Торги продолжались, громкий гул перерос в оглушающий визг. Ян повернулся к Лукасу.
— Купи картину. Включайся в торг и купи, какой бы ни была окончательная цена. — Он провел ладонью по лицу. — Мне надо идти.
— Подожди минутку, — сказал Лукас, оглядываясь по сторонам. — Что, черт возьми, происходит?
— Думаю, ты понимаешь, что я не могу позволить никому другому владеть этим полотном, — скороговоркой ответил Ян, переполняясь гневом. Он стукнул кулаком по столу. — Господи, просто поднимай цену, пока оно не станет твоим. Я все отдам, сколько бы оно ни стоило.
— Ты едешь к ней, — скорее сказал, чем спросил Фэйрборн.
Ян не ответил, но ярость в его глазах все сказала.
Фэйрборн схватил его за рукав.
— Не обижай ее, — осторожно посоветовал он. — Предупреждаю тебя, Ян, предъяви ей свои обвинения, если это так необходимо, но не обижай. Ты начал эту войну. Помни об этом.
Ян не мог ответить, не мог ясно мыслить. Во второй раз отдернув руку, он повернулся и исчез в толпе.
Глава 12
Я почти пять дней его не видела. Мама держала меня дома, чтобы я ей помогала, причитала, как она страдает от холода. Я боюсь за него, когда он один. Большую часть времени я сижу там, просто чтобы послушать, как он говорит. Иногда я смеюсь над его историями, иногда сама ему что-нибудь рассказываю, даже когда вижу, что он не понимает.
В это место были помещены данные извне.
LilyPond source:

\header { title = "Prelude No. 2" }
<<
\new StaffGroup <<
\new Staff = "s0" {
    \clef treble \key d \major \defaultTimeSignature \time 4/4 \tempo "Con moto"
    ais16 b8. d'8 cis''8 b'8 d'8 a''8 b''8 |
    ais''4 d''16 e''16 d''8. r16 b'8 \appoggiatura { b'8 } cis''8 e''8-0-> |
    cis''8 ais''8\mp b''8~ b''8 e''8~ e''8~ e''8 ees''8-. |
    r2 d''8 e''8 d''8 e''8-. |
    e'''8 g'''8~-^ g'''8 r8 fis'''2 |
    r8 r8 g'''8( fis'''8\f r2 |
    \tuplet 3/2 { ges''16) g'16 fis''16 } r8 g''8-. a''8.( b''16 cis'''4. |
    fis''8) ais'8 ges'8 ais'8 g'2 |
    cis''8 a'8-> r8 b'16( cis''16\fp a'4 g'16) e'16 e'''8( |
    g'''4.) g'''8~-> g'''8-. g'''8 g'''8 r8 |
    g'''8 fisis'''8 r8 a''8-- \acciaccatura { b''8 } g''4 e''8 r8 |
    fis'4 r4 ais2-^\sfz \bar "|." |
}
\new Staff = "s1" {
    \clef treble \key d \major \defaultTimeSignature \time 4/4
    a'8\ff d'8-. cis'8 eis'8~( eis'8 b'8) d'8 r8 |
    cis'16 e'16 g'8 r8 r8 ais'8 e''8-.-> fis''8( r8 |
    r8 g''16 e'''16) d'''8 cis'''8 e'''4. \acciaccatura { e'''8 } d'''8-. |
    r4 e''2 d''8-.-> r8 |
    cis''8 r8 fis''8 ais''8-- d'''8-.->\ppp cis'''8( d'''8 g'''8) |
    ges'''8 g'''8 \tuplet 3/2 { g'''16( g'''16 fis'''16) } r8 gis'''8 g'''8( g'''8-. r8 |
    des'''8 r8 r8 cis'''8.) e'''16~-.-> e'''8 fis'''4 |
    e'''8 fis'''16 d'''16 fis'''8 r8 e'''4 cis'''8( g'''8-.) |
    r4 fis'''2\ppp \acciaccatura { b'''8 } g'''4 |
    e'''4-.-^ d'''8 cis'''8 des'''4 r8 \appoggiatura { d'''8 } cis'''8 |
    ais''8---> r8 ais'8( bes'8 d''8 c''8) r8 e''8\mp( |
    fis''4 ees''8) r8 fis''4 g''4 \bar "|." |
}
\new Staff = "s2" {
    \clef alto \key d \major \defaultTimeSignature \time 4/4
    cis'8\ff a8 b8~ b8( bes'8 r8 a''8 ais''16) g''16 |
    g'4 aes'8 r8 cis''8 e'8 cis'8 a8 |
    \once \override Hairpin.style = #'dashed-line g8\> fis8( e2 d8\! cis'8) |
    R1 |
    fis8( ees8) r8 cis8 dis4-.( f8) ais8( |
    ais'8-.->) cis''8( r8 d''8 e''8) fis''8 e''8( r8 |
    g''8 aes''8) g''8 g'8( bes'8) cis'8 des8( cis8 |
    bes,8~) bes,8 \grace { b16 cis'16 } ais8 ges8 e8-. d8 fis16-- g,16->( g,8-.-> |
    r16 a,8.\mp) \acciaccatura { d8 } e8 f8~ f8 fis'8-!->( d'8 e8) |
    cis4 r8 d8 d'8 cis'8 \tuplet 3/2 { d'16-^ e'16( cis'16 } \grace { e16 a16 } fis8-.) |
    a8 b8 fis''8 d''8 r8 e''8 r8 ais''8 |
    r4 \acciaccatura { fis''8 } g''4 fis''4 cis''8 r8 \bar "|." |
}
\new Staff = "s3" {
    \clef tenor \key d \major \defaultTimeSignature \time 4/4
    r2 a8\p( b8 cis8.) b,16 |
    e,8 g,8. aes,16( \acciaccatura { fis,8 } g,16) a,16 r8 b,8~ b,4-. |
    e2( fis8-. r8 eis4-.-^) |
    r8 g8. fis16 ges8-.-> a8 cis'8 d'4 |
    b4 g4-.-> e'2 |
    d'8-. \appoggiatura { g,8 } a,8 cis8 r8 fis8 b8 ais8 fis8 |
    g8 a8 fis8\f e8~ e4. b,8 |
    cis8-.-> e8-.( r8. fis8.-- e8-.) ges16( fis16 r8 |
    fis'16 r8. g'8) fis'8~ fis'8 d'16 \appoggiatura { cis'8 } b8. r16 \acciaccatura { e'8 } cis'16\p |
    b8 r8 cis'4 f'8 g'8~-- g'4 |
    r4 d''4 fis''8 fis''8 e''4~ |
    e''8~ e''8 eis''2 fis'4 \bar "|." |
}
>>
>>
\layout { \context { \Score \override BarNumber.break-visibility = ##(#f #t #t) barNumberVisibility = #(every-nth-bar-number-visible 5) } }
Я начинаю думать, что нужна ему больше, чем кому-либо…
Сорок пять мучительно долгих минут он добирался до ее городского особняка. Запруженные улицы принуждали кучера буквально ползти по городу, и в какой-то момент Ян чуть не выскочил из экипажа, чтобы пойти пешком. В конце концов, он решил употребить это время во благо: подумать, сосредоточиться и успокоиться, чтобы при первом же взгляде на смазливую, вероломную леди Чешир не выместить на ней свой гнев не подобающим джентльмену образом.
Фэйрборн был прав. Он сам начал эту войну, и Виола просто защищалась, причем защищалась ожесточенно. Не такой он был человек, чтобы причинять физическую боль ей или любой другой женщине, но она познает его гнев. Посвятив почти целый час размышлениям об унижении, которому его только что подвергли, Ян пришел к выводу, что Виола, по всей видимости, это предвидела. Она не могла не догадаться, что он приедет на аукцион, и теперь поджидала его у себя дома, наточив острые когти и приготовившись к прыжку.